山花:私がネットの尋ね人の欄に載せて、様々な問い合わせが来たのですが、本当の親御さんだと思われたのは、ここにいらっしゃる4名の方々だけです。他には、美咲さんと未来さん、怜奈さん、七海さんと彩乃さんの親御さんと名乗る5名の方々から連絡が入ったのですが、怜奈さんと七海さん、彩乃さんのご両親からはすぐに音信が途絶えてしまって、美咲さんと未来さんのご両親は今日ご参加なさる予定だったんですが、どうしたのでしょうね?
明日香の母:娘も娘だから、親も親なのよ。いえ、これは私のことを言ってるんですけどね。
亜美の母:美咲さんのおうちは群馬で農家をされているんでしょう。我々の中ではもっとも具体的に親の居場所と職業が書かれていたんじゃないの? 先生、もっと詳しいことを教えてくださいよ。
ぼく:いえ、小説に書いた以上のことはぼくもわからないんですよ。

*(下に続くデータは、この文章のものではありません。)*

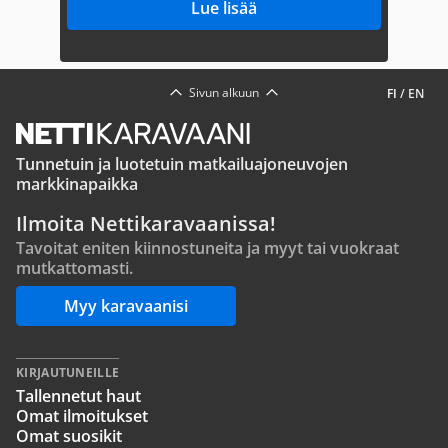
Lue lisää
Sivun alkuun
FI
/
EN
Tunnetuin ja luotetuin matkailuajoneuvojen
markkinapaikka
Ilmoita Nettikaravaanissa!
Tavoitat eniten kiinnostuneita ja myyt tai vuokraat
mutkattomasti.
Myy karavaanisi
KIRJAUTUNEILLE
Tallennetut haut
Omat ilmoitukset
Omat suosikit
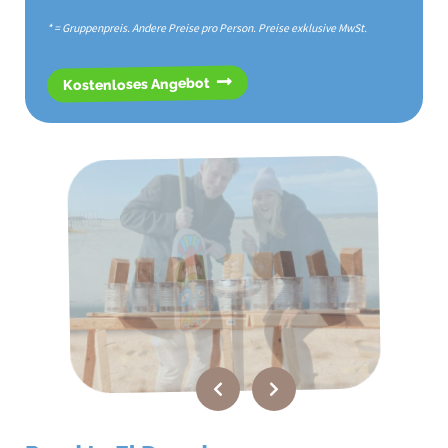
* = Gruppenpreis. Andere Preise pro Person. Preise exklusive MwSt.
Kostenloses Angebot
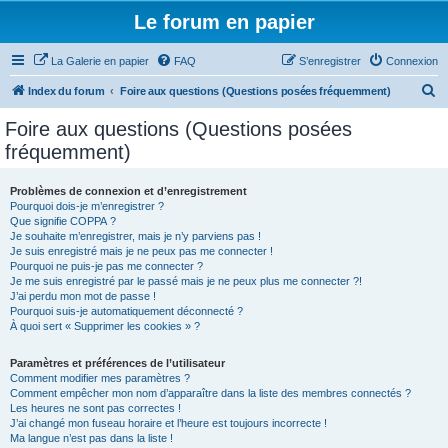
Le forum en papier
La Galerie en papier
FAQ
S’enregistrer
Connexion
R
Index du forum
Foire aux questions (Questions posées fréquemment)
e
Foire aux questions (Questions posées
c
fréquemment)
h
e
Problèmes de connexion et d’enregistrement
Pourquoi dois-je m’enregistrer ?
r
Que signifie COPPA ?
c
Je souhaite m’enregistrer, mais je n’y parviens pas !
Je suis enregistré mais je ne peux pas me connecter !
h
Pourquoi ne puis-je pas me connecter ?
Je me suis enregistré par le passé mais je ne peux plus me connecter ?!
e
J’ai perdu mon mot de passe !
r
Pourquoi suis-je automatiquement déconnecté ?
À quoi sert « Supprimer les cookies » ?
Paramètres et préférences de l’utilisateur
Comment modifier mes paramètres ?
Comment empêcher mon nom d’apparaître dans la liste des membres connectés ?
Les heures ne sont pas correctes !
J’ai changé mon fuseau horaire et l’heure est toujours incorrecte !
Ma langue n’est pas dans la liste !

お役に立てなくてすみません。
葵の父:それなら、優花さんのお母様に、調べていただいてはいかがでしょうか? 凄い情報網をお持ちなようだから。
優花の母:お高くつきますわよ。葵さんのお母様がお店で背中のお美しい緋牡丹をお客様にお見せいただけるのならば、できないことはないかもしれませんが。

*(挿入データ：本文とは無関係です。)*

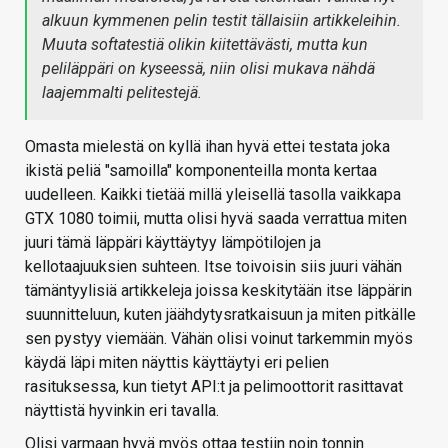
alkuun kymmenen pelin testit tällaisiin artikkeleihin.
Muuta softatestiä olikin kiitettävästi, mutta kun
peliläppäri on kyseessä, niin olisi mukava nähdä
laajemmalti pelitestejä.
Omasta mielestä on kyllä ihan hyvä ettei testata joka
ikistä peliä "samoilla" komponenteilla monta kertaa
uudelleen. Kaikki tietää millä yleisellä tasolla vaikkapa
GTX 1080 toimii, mutta olisi hyvä saada verrattua miten
juuri tämä läppäri käyttäytyy lämpötilojen ja
kellotaajuuksien suhteen. Itse toivoisin siis juuri vähän
tämäntyylisiä artikkeleja joissa keskitytään itse läppärin
suunnitteluun, kuten jäähdytysratkaisuun ja miten pitkälle
sen pystyy viemään. Vähän olisi voinut tarkemmin myös
käydä läpi miten näyttis käyttäytyi eri pelien
rasituksessa, kun tietyt API:t ja pelimoottorit rasittavat
näyttistä hyvinkin eri tavalla.
Olisi varmaan hyvä myös ottaa testiin noin tonnin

葵の母:あまりふざけたことを言っていると、痛い目に合うわよ。
山花:まあ、まあ。子供さんたちは麦川アパートでみんな仲良くやっているんですから、私たちも仲良くしましょう。
葵の母:売られた喧嘩は買うからね。
(ぼく:どうしてこんなに男勝りの母親から同性愛者の葵が育つんだ? 母親が反面教師だったのかな? こればっかりはわからないな)
優花の母:そろそろ、お仕事に行かなければなりませんので、今日は引き上げさせていただきたいのですが、よろしいでしょうか。
山花:予定をしていた時間をだいぶ過ぎましたね。進行の不手際ですみません。次回の予定は追って私の方からお知らせしたいと存じます。本日はありがとうございました。先生、最後に一言いただけますでしょうか。
ぼく:本日はみなさまからいろいろなことを教わり勉強になりました。ありがとうございました。
山花:先生、次回もよろしくお願い致します。